Ces derniers temps, j’ai l’impression d’avoir coulé mes fondations, d’avoir délaissé ma maison mobile et d’avoir enraciné ma structure, solidement et patiemment. D’avoir travaillé suffisamment fort sur moi pour que ma base soit en place pour un bout de temps, qu’elle résiste mieux aux tempêtes et me permette de construire ma vie, pièce après pièce, un étage à la fois.
J’ai longtemps sentie ma base « chambranlante », toujours à l’affût de la moindre tempête qui allait arracher des morceaux, laisser des traces de son passage sur mon être fragile, disloquer mon équilibre.
Mais heureusement, quand on travaille sur soi et qu’on avance, contre vents et marées, qu’on s’acharne à se comprendre et se connaître, qu’on donne le temps au temps… On finit par récolter le fruit de notre labeur et s’enraciner.
Connaître nos défauts, nos limites, nos qualités et nos atouts… Ces éléments essentiels à toute fondation durable. C’est comme le mortier, ça soude les éléments ensemble. Et ça sert de repère quand on se sent partir à la dérive, d’ancre pour nous garder attachée au port.
Pendant des années, l’anxiété m’a empêchée de me sentir moi-même, m’enfermait sous une carapace dure et inébranlable alors qu’à l’intérieur le séisme rugissait. Et quand je croyais avoir trouvé une bouée, elle me glissait des mains et je replongeais. Un perpétuel tourbillon que je ne comprenais pas et qui me remuais les « trippes », à m’en rendre malade parfois.
Et je ne comprenais pas que le réel sauvetage viendrait de l’intérieur. Je ne voyais pas qu’à force de semer petit à petit les graines de mon estime, un jour je me sentirais épanouie.
J’ai lu beaucoup, consulté une psy et même vu un voyant. Chaque rencontre, chaque lecture a laissé inconsciemment des traces, a ajouté sa part à ma fondation. Au fur et à mesure les morceaux ont fini par se souder ensemble et sans que je m’en aperçoive, la base était bien là, solide, définie et ancrée. C’est en levant la tête qu’on constate le chemin parcouru, en regardant derrière, devant et dedans…
Être capable d’écrire tout cela aujourd’hui est une étape, un accomplissement, un carrefour. La route continue et je sais pertinemment que certains bouts seront comme un chemin de terre mais j’ai appris que ces épisodes sont nécessaires et surviennent pour nous apprendre quelque chose. Si la route était tjrs belle, comment grandirions-nous? Je dis souvent que ça prend des moments plus durs pour apprécier les tendres. Si la route était toujours lisse et sans encombre, comment pourrais-je continuer d’évoluer, de me solidifier? C’est en se confrontant à des moments plus durs qu’on peut constater la beauté de notre force. Quand tout va bien, on a tendance à prendre pour acquis ce que l’on a, on a l’impression que rien ne peut nous atteindre. Puis un matin, une petite épreuve se met sur notre route pour nous rappeler que ce n’est jamais fini et qu’on doit perpétuellement tenter de s’améliorer.
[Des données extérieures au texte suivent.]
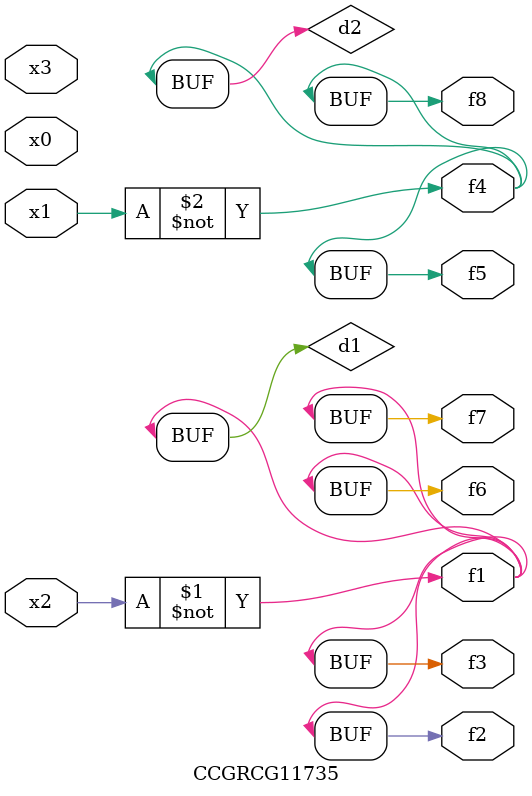
<source format=v>
module CCGRCG11735(
	input x0, x1, x2, x3,
	output f1, f2, f3, f4, f5, f6, f7, f8
);

	wire d1, d2;

	xnor (d1, x2);
	not (d2, x1);
	assign f1 = d1;
	assign f2 = d1;
	assign f3 = d1;
	assign f4 = d2;
	assign f5 = d2;
	assign f6 = d1;
	assign f7 = d1;
	assign f8 = d2;
endmodule

</source>
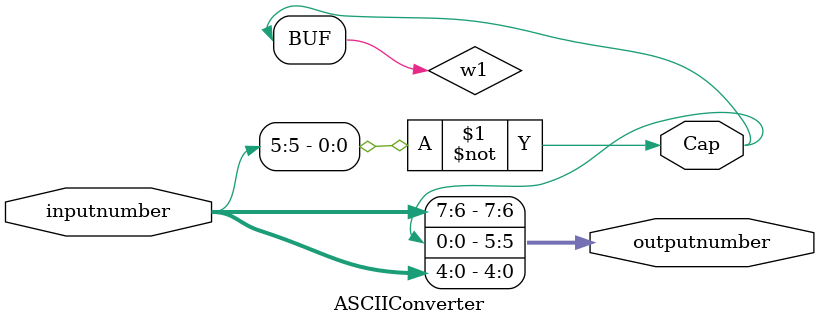
<source format=v>
`timescale 1ns / 1ps
module ASCIIConverter(
    input [7:0] inputnumber,
    output [7:0] outputnumber,
    output Cap
    );
	 wire w1;
not n2(w1 , inputnumber[5]);
buf b1(outputnumber[0] , inputnumber[0]);
buf b2(outputnumber[1] , inputnumber[1]);
buf b3(outputnumber[2] , inputnumber[2]);
buf b4(outputnumber[3] , inputnumber[3]);
buf b5(outputnumber[4] , inputnumber[4]);
buf b6(outputnumber[6] , inputnumber[6]);
buf b7(outputnumber[7] , inputnumber[7]);
buf b8(Cap , w1);
buf b9(outputnumber[5] , w1); 

endmodule

</source>
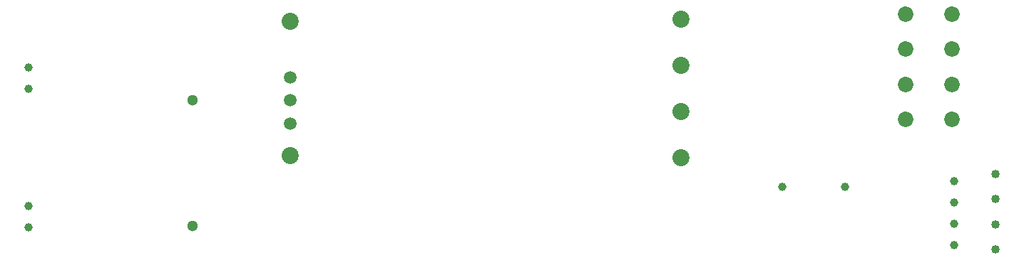
<source format=gbr>
%TF.GenerationSoftware,Altium Limited,Altium Designer,19.1.8 (144)*%
G04 Layer_Color=0*
%FSLAX26Y26*%
%MOIN*%
%TF.FileFunction,Plated,1,2,PTH,Drill*%
%TF.Part,Single*%
G01*
G75*
%TA.AperFunction,ComponentDrill*%
%ADD66C,0.039370*%
%ADD67C,0.072830*%
%ADD68C,0.040157*%
%ADD69C,0.079921*%
%ADD70C,0.059843*%
%ADD71C,0.051181*%
D66*
X5657638Y4070000D02*
D03*
X5362362D02*
D03*
X6165000Y3795000D02*
D03*
Y3895000D02*
D03*
Y3995000D02*
D03*
Y4095000D02*
D03*
X1840000Y4630000D02*
D03*
Y4530000D02*
D03*
Y3980000D02*
D03*
Y3880000D02*
D03*
D67*
X5941060Y4385000D02*
D03*
Y4550350D02*
D03*
Y4715710D02*
D03*
Y4881060D02*
D03*
X6157600Y4385000D02*
D03*
Y4550350D02*
D03*
Y4715710D02*
D03*
Y4881060D02*
D03*
D68*
X6359921Y4129646D02*
D03*
Y4011535D02*
D03*
Y3893425D02*
D03*
Y3775315D02*
D03*
D69*
X3062008Y4844961D02*
D03*
Y4215039D02*
D03*
X4887992Y4854803D02*
D03*
Y4638268D02*
D03*
Y4421732D02*
D03*
Y4205197D02*
D03*
D70*
X3062008Y4584331D02*
D03*
Y4475669D02*
D03*
Y4367402D02*
D03*
D71*
X2605000Y3885000D02*
D03*
Y4475551D02*
D03*
%TF.MD5,eefdd8de47108ea774f73d2ee88b21a9*%
M02*

</source>
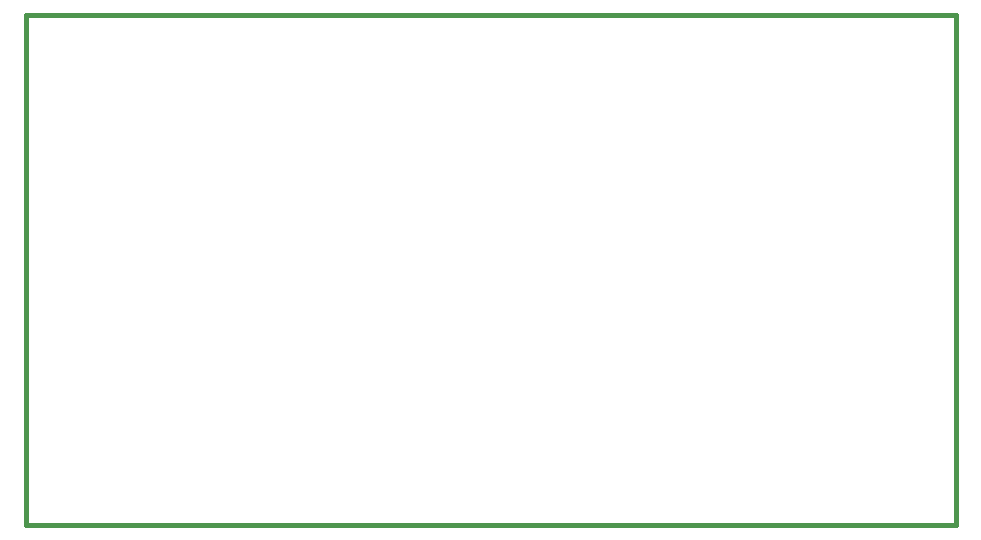
<source format=gbr>
G04 (created by PCBNEW-RS274X (2012-01-19 BZR 3256)-stable) date 4/10/2013 11:47:38 AM*
G01*
G70*
G90*
%MOIN*%
G04 Gerber Fmt 3.4, Leading zero omitted, Abs format*
%FSLAX34Y34*%
G04 APERTURE LIST*
%ADD10C,0.006000*%
%ADD11C,0.015000*%
G04 APERTURE END LIST*
G54D10*
G54D11*
X47000Y-57000D02*
X47000Y-40000D01*
X78000Y-57000D02*
X47000Y-57000D01*
X78000Y-40000D02*
X78000Y-57000D01*
X47000Y-40000D02*
X78000Y-40000D01*
M02*

</source>
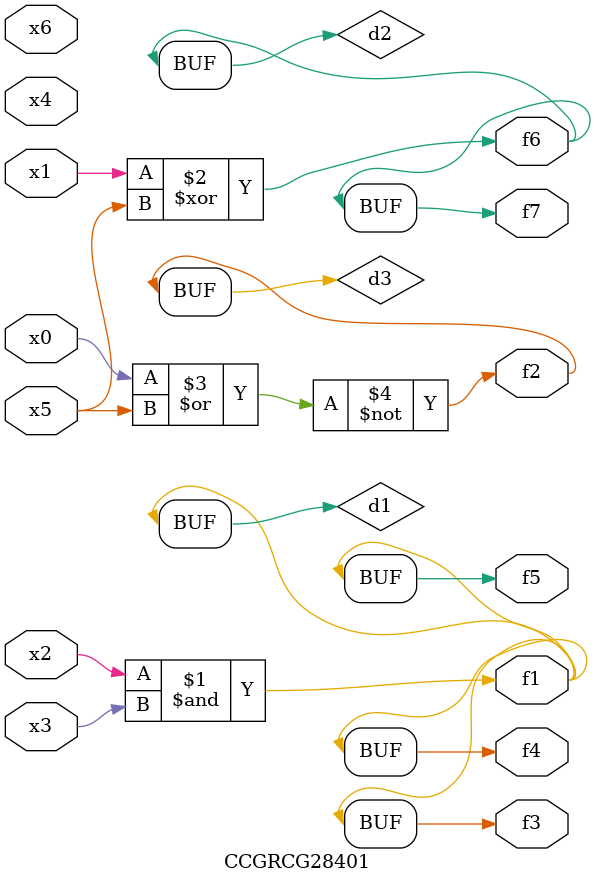
<source format=v>
module CCGRCG28401(
	input x0, x1, x2, x3, x4, x5, x6,
	output f1, f2, f3, f4, f5, f6, f7
);

	wire d1, d2, d3;

	and (d1, x2, x3);
	xor (d2, x1, x5);
	nor (d3, x0, x5);
	assign f1 = d1;
	assign f2 = d3;
	assign f3 = d1;
	assign f4 = d1;
	assign f5 = d1;
	assign f6 = d2;
	assign f7 = d2;
endmodule

</source>
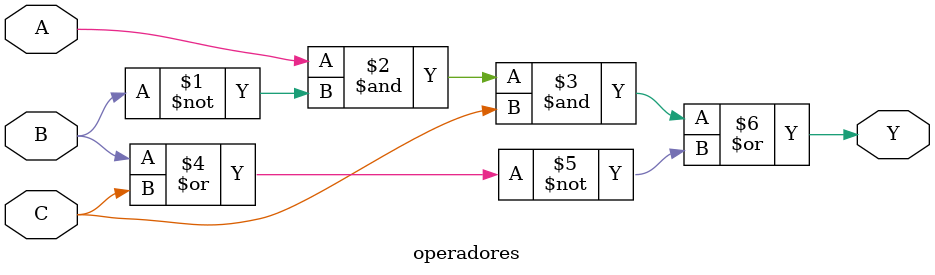
<source format=v>

module gateLevel(input wire A, B, C, output wire Y);

  wire notC, w2, w3, w4;

  not (notC, C);
  and (w2, A, B, notC);
  or  (w3, B, C);
  not (w4, w3);
  or  (Y, w2, w4);

endmodule

// Función a implementar: Y = (A * B' * C) + (B + C)'

module operadores(input wire A, B, C, output wire Y);

  assign Y = (A & ~B & C) | ~(B | C);

endmodule

</source>
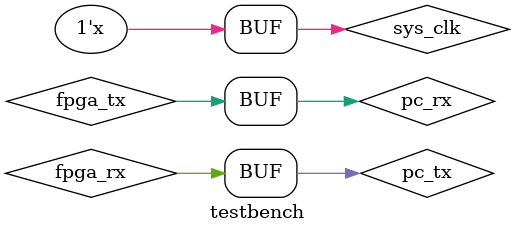
<source format=v>
`timescale 1ns / 1ps
module testbench();
    // ÏµÍ³Ê±ÖÓ
    reg sys_clk = 0;
    wire fpga_tx, fpga_rx;
    wire pc_tx, pc_rx;
    // Ê±ÖÓÄ£¿éÊ±ÖÓÖÜÆÚÎª 40£¬ÆµÂÊÎª25MHz
    always @ (*) begin
        #20 sys_clk <= ~sys_clk;
    end
    // ´«ÊäUART
    top test_top(.sys_clk(sys_clk), .tx(fpga_tx), .rx(fpga_rx));
    top_pc1 test_top_pc1(.sys_clk(sys_clk), .tx(pc_tx), .rx(pc_rx));
    assign pc_rx = fpga_tx;
    assign fpga_rx = pc_tx;
endmodule
</source>
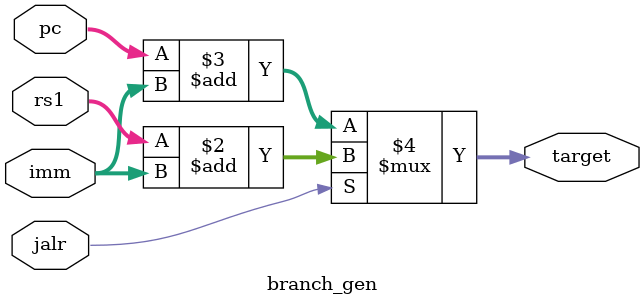
<source format=sv>
module branch_gen (
    input  logic [31:0] pc,
    input  logic [31:0] imm,
    input  logic [31:0] rs1,
    input  logic        jalr,
    output logic [31:0] target
);
  // All jumps and branches except jalr are pc-relative
  always_comb target = jalr ? (rs1 + imm) : (pc + imm);

endmodule

</source>
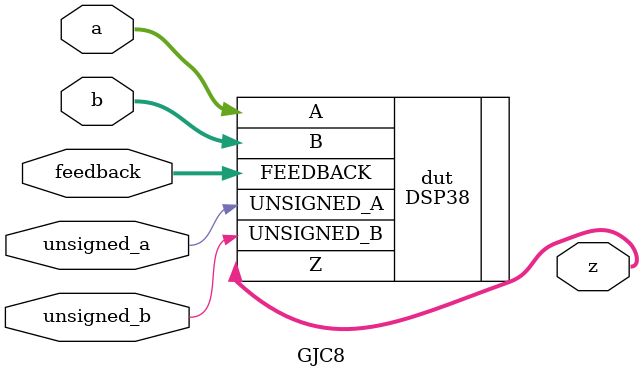
<source format=v>


module GJC8(
			a,
			b,
			z,
			feedback,
			unsigned_a,
			unsigned_b);

   input [19:0] a;            // 20-bit data input for multipluier or accumulator loading
   input [17:0] b;            // 18-bit data input for multiplication
   output [37:0] z;           // 38-bit data output
   input [2:0] 	 feedback;    // 3-bit feedback input selects coefficient
   input 	 unsigned_a;  // Selects signed or unsigned data for A input
   input 	 unsigned_b;   // Selects signed or unsigned data for B input

   DSP38 #(
			.DSP_MODE("MULTIPLY"),
			.OUTPUT_REG_EN("FALSE"),
			.INPUT_REG_EN("FALSE")
   )dut (
		   .A(a),
		   .B(b),
		   .Z(z),
		   .FEEDBACK(feedback),
		   .UNSIGNED_A(unsigned_a),
		   .UNSIGNED_B(unsigned_b)
		   );
   
endmodule

</source>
Avant, quand ça n’allait pas, je bougeais, je déménageais littéralement… Comme si changer l’environnement extérieur allait balayer les soucis, comme si j’allais jouer un tour à la vie. Mais j’ai compris que c’est elle qui mène le bal et que de m’épuiser à tenter de lui jeter de la poudre aux yeux ne faisait que me drainer moi-même, m’anesthésier en quelque sorte au lieu de ressentir.
Alors aujourd’hui, je commence ma journée en écrivant sur ce blogue pour toujours ressentir, le bon comme le mauvais. Et ça me rappelle que j’ai parcouru un bon bout de chemin. Et que même quand ça va mal, quand je me sens dans le brouillard… Je sens. Et c’est beaucoup mieux que de fuir.